Friday, March 18, 2011

"Keep Your Seat, Trash"--Review of Charles Portis' True Grit

During the publicity tour of the Coen Brothers' adaptation of True Grit , reviewers described Charles Portis as an unsung master of American letters. Being unfamiliar with Portis, I am surprised and delighted by the humor and wit found in his writing. Told from the perspective of precocious narrator Mattie Ross, the story juxtaposes the naivete of a headstrong girl with the violence and harshness of the unsettled west. Mattie and her pompous airs are inadvertently funny, especially when read against the harsh cynicism of her traveling companions Rooster Cogburn and Mr. LaBoeuf. Portis' style reflects the novel's landscape-bleak, harsh, sharp, yet on occasion beautiful and lyrical.

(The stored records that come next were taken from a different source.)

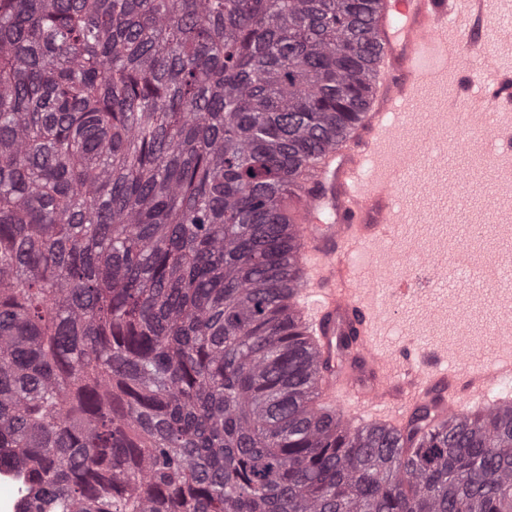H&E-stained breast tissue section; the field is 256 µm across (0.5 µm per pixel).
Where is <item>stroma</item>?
I'll return each instance as SVG.
<instances>
[{"mask_svg": "<svg viewBox=\"0 0 512 512\" xmlns=\"http://www.w3.org/2000/svg\"><path fill=\"white\" fill-rule=\"evenodd\" d=\"M487 80V74L475 72L424 87L412 112L405 116L394 112L389 119L406 127L424 126L430 102L446 105L448 100L476 92ZM443 126L448 150L439 162L417 166L404 186L401 209L406 221L396 239L369 247L354 259L357 266L377 267L380 289L410 276V245L433 251L450 248L465 242L473 224L484 225L485 236L471 254L472 265L492 255L512 261V235L491 221L494 209L512 211V192L497 188L498 161L484 149L465 148L466 107L445 115ZM505 294L512 295V277L483 281L467 272L448 271L436 291L389 304V327L382 341L396 347L406 336H415L421 348L441 352L442 368L451 371L460 369L465 358L473 363L488 361L502 351L498 321L507 314L500 305Z\"/></svg>", "mask_w": 512, "mask_h": 512, "instance_id": "stroma-1", "label": "stroma"}]
</instances>
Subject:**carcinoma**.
<instances>
[{
	"label": "carcinoma",
	"instance_id": "1",
	"mask_svg": "<svg viewBox=\"0 0 512 512\" xmlns=\"http://www.w3.org/2000/svg\"><path fill=\"white\" fill-rule=\"evenodd\" d=\"M378 0H0V466L20 512H512V402L315 415L282 200Z\"/></svg>",
	"mask_w": 512,
	"mask_h": 512
}]
</instances>
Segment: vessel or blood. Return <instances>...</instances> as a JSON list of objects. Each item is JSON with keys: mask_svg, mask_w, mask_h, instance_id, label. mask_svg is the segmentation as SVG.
<instances>
[{"mask_svg": "<svg viewBox=\"0 0 512 512\" xmlns=\"http://www.w3.org/2000/svg\"><path fill=\"white\" fill-rule=\"evenodd\" d=\"M492 10L510 18L512 0H383L376 17L375 68L376 76L385 79L383 111L366 118L351 147L330 152L312 168V180L324 187L321 194L286 203L297 225L303 271L295 309L321 358L346 360L340 371L325 372L315 401L319 412L333 414L344 404L351 423L361 424L370 415L382 425L404 428L407 416L389 403L391 374L398 362L406 368L402 388L409 394L407 406L428 402L441 415L482 405L481 387L512 373L507 364L489 366L461 389L441 370L438 353L422 351L410 342L396 353L382 347L377 338L384 304L369 287L377 273L360 271L348 262L352 253L395 233L394 215L411 158H390L382 172L369 179L364 166L389 136L383 112L410 111L421 83L430 75L426 57H437L445 71L459 73L477 63L495 73V84L467 103L473 123H480L486 109L512 106V76L502 73L484 43L471 35L475 19ZM326 209L333 219L323 224L319 215ZM345 336L350 339L346 349L339 344Z\"/></svg>", "mask_w": 512, "mask_h": 512, "instance_id": "1", "label": "vessel or blood"}]
</instances>
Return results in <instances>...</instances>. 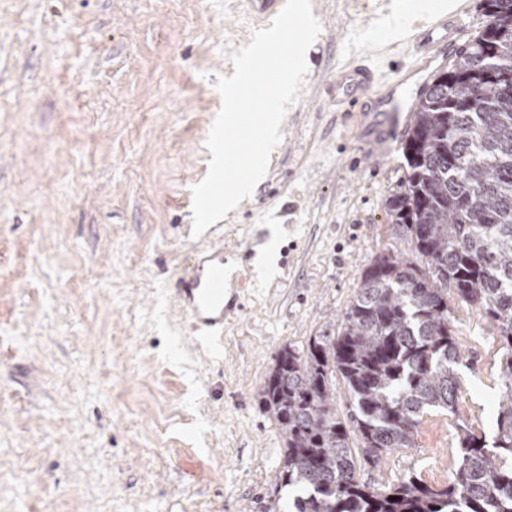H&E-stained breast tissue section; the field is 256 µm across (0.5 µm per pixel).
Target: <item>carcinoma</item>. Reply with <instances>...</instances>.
Wrapping results in <instances>:
<instances>
[{"instance_id": "carcinoma-1", "label": "carcinoma", "mask_w": 512, "mask_h": 512, "mask_svg": "<svg viewBox=\"0 0 512 512\" xmlns=\"http://www.w3.org/2000/svg\"><path fill=\"white\" fill-rule=\"evenodd\" d=\"M484 29L421 94L389 213L419 262L379 255L336 336L285 346L260 390L284 439L278 482L295 512H512V0H480ZM483 309L502 355L493 441L467 431L448 486L375 487L369 463L413 447L430 409L456 411L461 355L448 290ZM351 411H336V378Z\"/></svg>"}]
</instances>
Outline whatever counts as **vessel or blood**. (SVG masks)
<instances>
[{
	"label": "vessel or blood",
	"instance_id": "vessel-or-blood-1",
	"mask_svg": "<svg viewBox=\"0 0 512 512\" xmlns=\"http://www.w3.org/2000/svg\"><path fill=\"white\" fill-rule=\"evenodd\" d=\"M468 13L466 0H461L453 12L443 15L432 13L427 22L413 29L410 44L418 58L416 68L396 70L394 77L382 93L381 102L393 100L399 90L418 83L425 73L439 61L442 49L453 47ZM354 89L344 101L348 116L366 122L371 106L363 96L372 87L374 75L369 67L355 64L348 72ZM176 290V302L189 315L198 328L220 335L224 332V316L233 311V304L224 300V249L213 246L193 254Z\"/></svg>",
	"mask_w": 512,
	"mask_h": 512
}]
</instances>
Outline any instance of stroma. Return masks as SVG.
Listing matches in <instances>:
<instances>
[{"label":"stroma","instance_id":"obj_1","mask_svg":"<svg viewBox=\"0 0 512 512\" xmlns=\"http://www.w3.org/2000/svg\"><path fill=\"white\" fill-rule=\"evenodd\" d=\"M312 0L321 32L263 182L193 236L218 76L257 20L248 0H0V512H290L283 436L259 391L286 346L338 331L366 267L413 259L387 203L403 188L410 92L361 132L327 83L359 58L413 64L376 22L432 0ZM258 255H250L255 241ZM224 248L239 310L199 352L174 303L186 259ZM462 354L456 412L410 448L358 462L378 485L447 486L458 434L493 438L498 335L449 296Z\"/></svg>","mask_w":512,"mask_h":512}]
</instances>
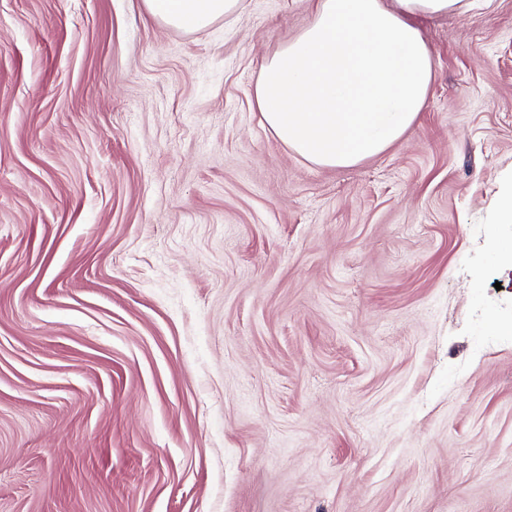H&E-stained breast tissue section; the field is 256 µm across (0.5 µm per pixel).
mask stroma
<instances>
[{
	"label": "stroma",
	"mask_w": 512,
	"mask_h": 512,
	"mask_svg": "<svg viewBox=\"0 0 512 512\" xmlns=\"http://www.w3.org/2000/svg\"><path fill=\"white\" fill-rule=\"evenodd\" d=\"M310 20L0 0V512H512V0L350 168L256 104Z\"/></svg>",
	"instance_id": "35a3bbf8"
}]
</instances>
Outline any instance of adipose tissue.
Returning <instances> with one entry per match:
<instances>
[{
  "label": "adipose tissue",
  "instance_id": "obj_1",
  "mask_svg": "<svg viewBox=\"0 0 512 512\" xmlns=\"http://www.w3.org/2000/svg\"><path fill=\"white\" fill-rule=\"evenodd\" d=\"M311 21L267 57L255 88L265 124L296 154L350 167L400 140L435 65L417 16L465 13L469 0H308ZM240 0H143L167 26L197 31Z\"/></svg>",
  "mask_w": 512,
  "mask_h": 512
}]
</instances>
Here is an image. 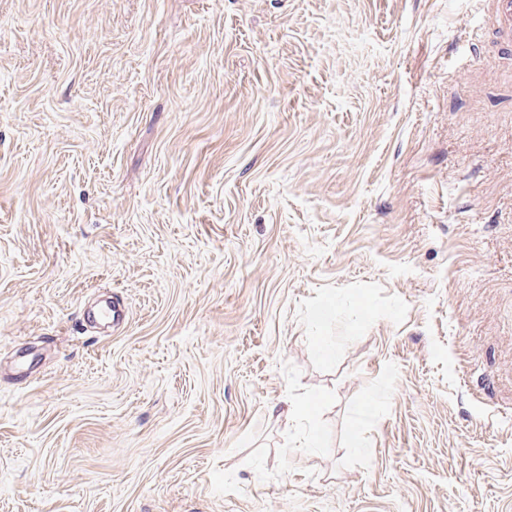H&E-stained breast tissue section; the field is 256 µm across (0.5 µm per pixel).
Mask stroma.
<instances>
[{"instance_id": "obj_1", "label": "stroma", "mask_w": 512, "mask_h": 512, "mask_svg": "<svg viewBox=\"0 0 512 512\" xmlns=\"http://www.w3.org/2000/svg\"><path fill=\"white\" fill-rule=\"evenodd\" d=\"M485 8L0 0V512H512Z\"/></svg>"}]
</instances>
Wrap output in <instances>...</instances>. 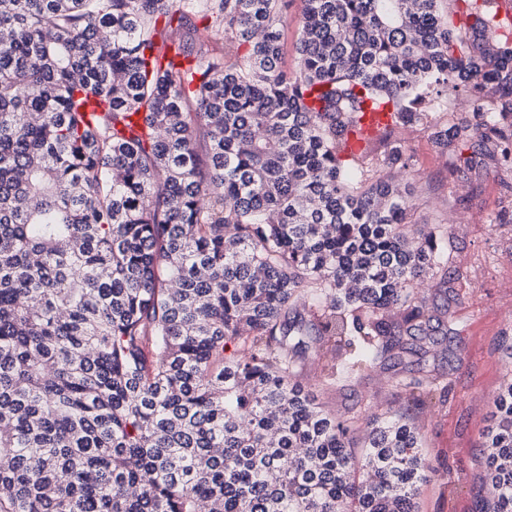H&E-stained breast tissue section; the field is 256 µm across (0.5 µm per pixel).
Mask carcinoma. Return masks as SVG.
<instances>
[{"mask_svg": "<svg viewBox=\"0 0 512 512\" xmlns=\"http://www.w3.org/2000/svg\"><path fill=\"white\" fill-rule=\"evenodd\" d=\"M283 7L0 0V512H416L409 414L342 421L301 376L444 331L415 283L448 238L407 231L396 131L479 142L459 180L512 165V16L303 0L289 71ZM464 95L475 121H441ZM367 100L392 124L348 155ZM493 405L484 512H512V378Z\"/></svg>", "mask_w": 512, "mask_h": 512, "instance_id": "carcinoma-1", "label": "carcinoma"}]
</instances>
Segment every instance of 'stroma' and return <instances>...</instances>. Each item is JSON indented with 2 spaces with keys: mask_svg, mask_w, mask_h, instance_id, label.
Wrapping results in <instances>:
<instances>
[{
  "mask_svg": "<svg viewBox=\"0 0 512 512\" xmlns=\"http://www.w3.org/2000/svg\"><path fill=\"white\" fill-rule=\"evenodd\" d=\"M399 136L416 169L410 220L416 228L439 224L447 231L448 275L456 280L444 310L448 333L429 354L440 379L433 399L413 413L433 470L417 512H480L488 498L483 434L493 398L512 373L504 350V335L512 332V167L493 166L460 181L450 172L452 155L428 131L404 128ZM317 364L309 357L302 381L342 418L408 403L386 368L328 387L316 376Z\"/></svg>",
  "mask_w": 512,
  "mask_h": 512,
  "instance_id": "stroma-1",
  "label": "stroma"
}]
</instances>
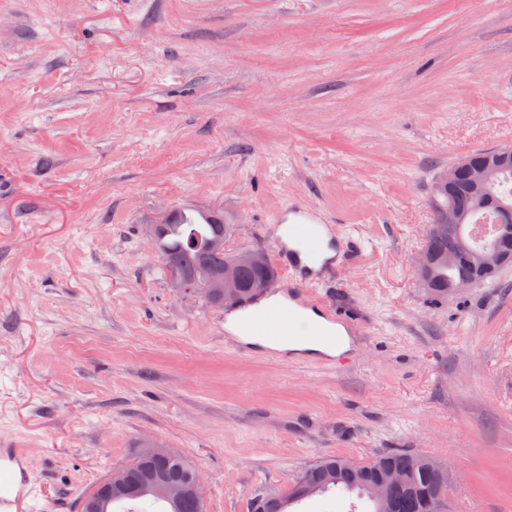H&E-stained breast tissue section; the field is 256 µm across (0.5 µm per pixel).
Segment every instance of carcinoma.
<instances>
[{
  "instance_id": "cac0c4a2",
  "label": "carcinoma",
  "mask_w": 512,
  "mask_h": 512,
  "mask_svg": "<svg viewBox=\"0 0 512 512\" xmlns=\"http://www.w3.org/2000/svg\"><path fill=\"white\" fill-rule=\"evenodd\" d=\"M495 154L496 150L493 149L465 155L470 165L487 164L494 173V181L485 191L487 201H481L471 191L466 168L461 169L453 193H448L437 184L431 186L433 216H439L440 210L451 206L463 216V223L451 229L446 224L435 225L425 242V248L430 253L448 251L450 236L465 240L473 250L503 241L497 231L491 240L478 244L469 232L470 225L485 217L490 218L493 224L512 225V162L499 161ZM233 232L234 225L224 219L221 211L178 209L171 223L160 225L157 252L164 276L169 278L177 274L183 279L204 284L208 270L223 265L229 259L224 250L211 247V243L225 242ZM473 275L472 269L463 263L451 267L435 263L420 271L422 281L427 283L426 293L432 299L448 297L449 285ZM276 276L277 270L268 258L239 268L240 304L265 294ZM158 447L164 449L161 460L146 462L136 456L132 463L125 466L126 487L112 490V503L106 506V512H112V506L123 501L162 502L167 506L164 512H203L201 500L187 496L178 498L162 492L164 488L192 484L199 469L174 449L166 448L162 443ZM391 470L402 473L406 481L393 491L389 512H430L432 499L428 498V494L439 483L438 466L430 458L411 450L382 453L361 465L352 464L343 457H325L308 468L298 480L304 482L306 487L316 489L318 494L323 495L331 490L342 495H354L368 512H376L371 487ZM295 495L294 486L285 496L276 493L256 495L250 501V512H288L296 503Z\"/></svg>"
}]
</instances>
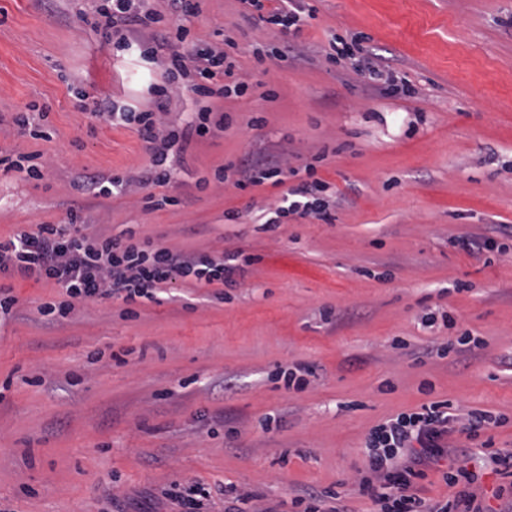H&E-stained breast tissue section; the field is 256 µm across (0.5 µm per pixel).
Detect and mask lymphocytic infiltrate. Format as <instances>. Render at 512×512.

The novel touches on all the classic themes of the western: violence, loneliness, alienation. Despite the nihilism expressed by many of the characters, there are clear moments of heroism from unlikely sources, such as the iconic scene where Cogburn charges a phalanx of outlaw holding pistols in both hands and clenching the reins in his teeth. Cogburn's grudging admiration for Mattie Portis' "grit" evolves into stronger affection for the girl, a bond that challenges our normal understanding of standard archetypes found in the Western . Ultimately, True Grit is an exploration of friendship, and Portis leaves his readers wondering whether true understanding and friendship is possible in a selfish and cruel world. True Grit clearly belongs in any list of great westerns, and I think it should be considered on any list of important American novels.